Wayland: We are working with international charity, LIVIN, who preaches “it ain’t weak to speak,” and we are proud to work alongside them. As a band, we don’t know the answer to ending mental health problems within the human race, we can only offer this song. We just feel like the idea of saying out loud, it is okay to be not alright, and understanding we are not alone in that feeling can become a mantra that supports healing.
TMI: What do you hope people will take away from this song at the end of the day?
Wayland: We hope that people realize that when they are having any sort of darkness inside, that they are not alone. These feelings are shared by the human race and can be dealt with with the help of your friends, family, church, counselors, whoever you feel comfortable with.
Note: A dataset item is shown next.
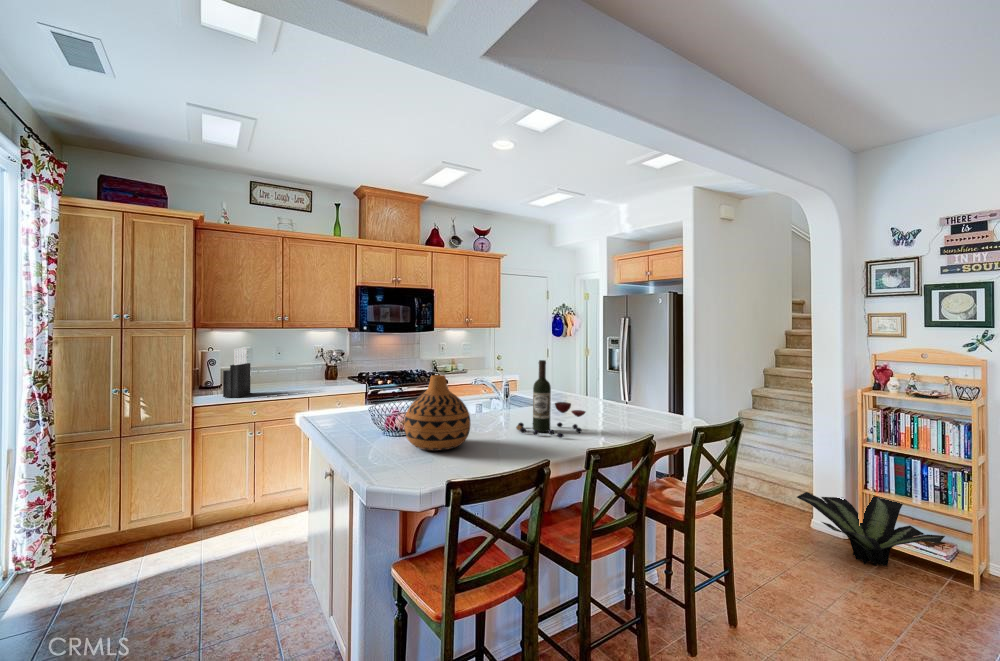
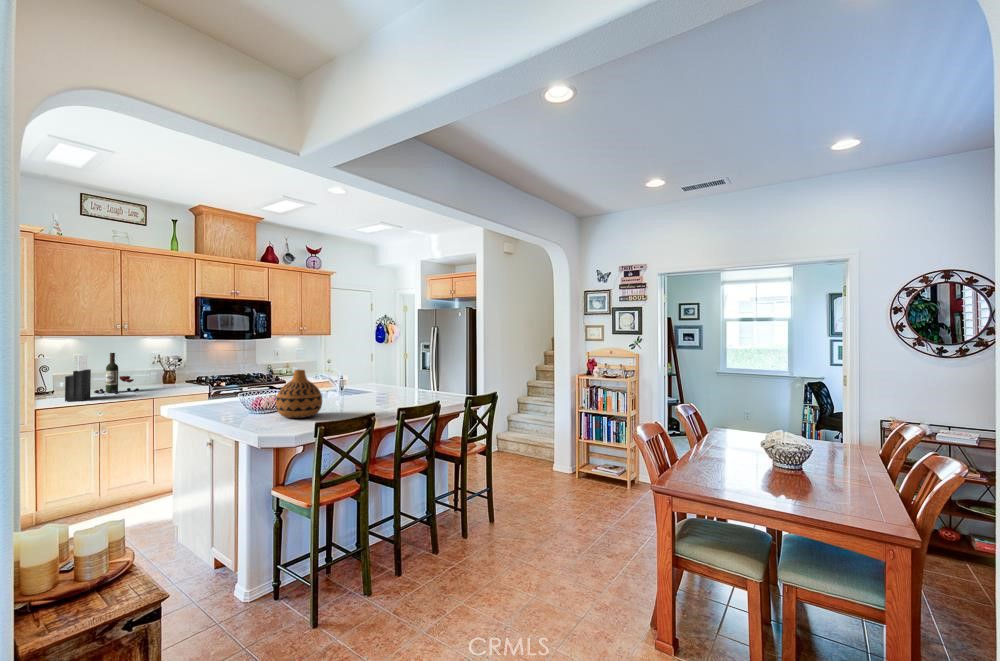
wine bottle: present [516,360,585,438] -> present [94,353,139,394]
potted plant: present [797,492,945,566] -> none [542,443,615,484]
The point is to start the healing process as early as possible so it does not grow into something like substance abuse or suicide.
TMI: Is this song going to be a part of a greater body of work, like say, a new album?
Wayland: Maybe, we know we definitely want to record more songs right after the new year.
TMI: Will you be performing “I’m Not Alright” at any upcoming charity events? Wayland seems to be very involved with charities as of late.
Wayland: We have played several charity events the past few months, however we have taken “I’m Not Alright” more intimately into hospitals bedside, homeless shelters, women’s homes, and mental health centers to personally play acoustically for patients, survivors, and caregivers. We try to spend at least a few hours every week in a different facility to bring this song and this message to life.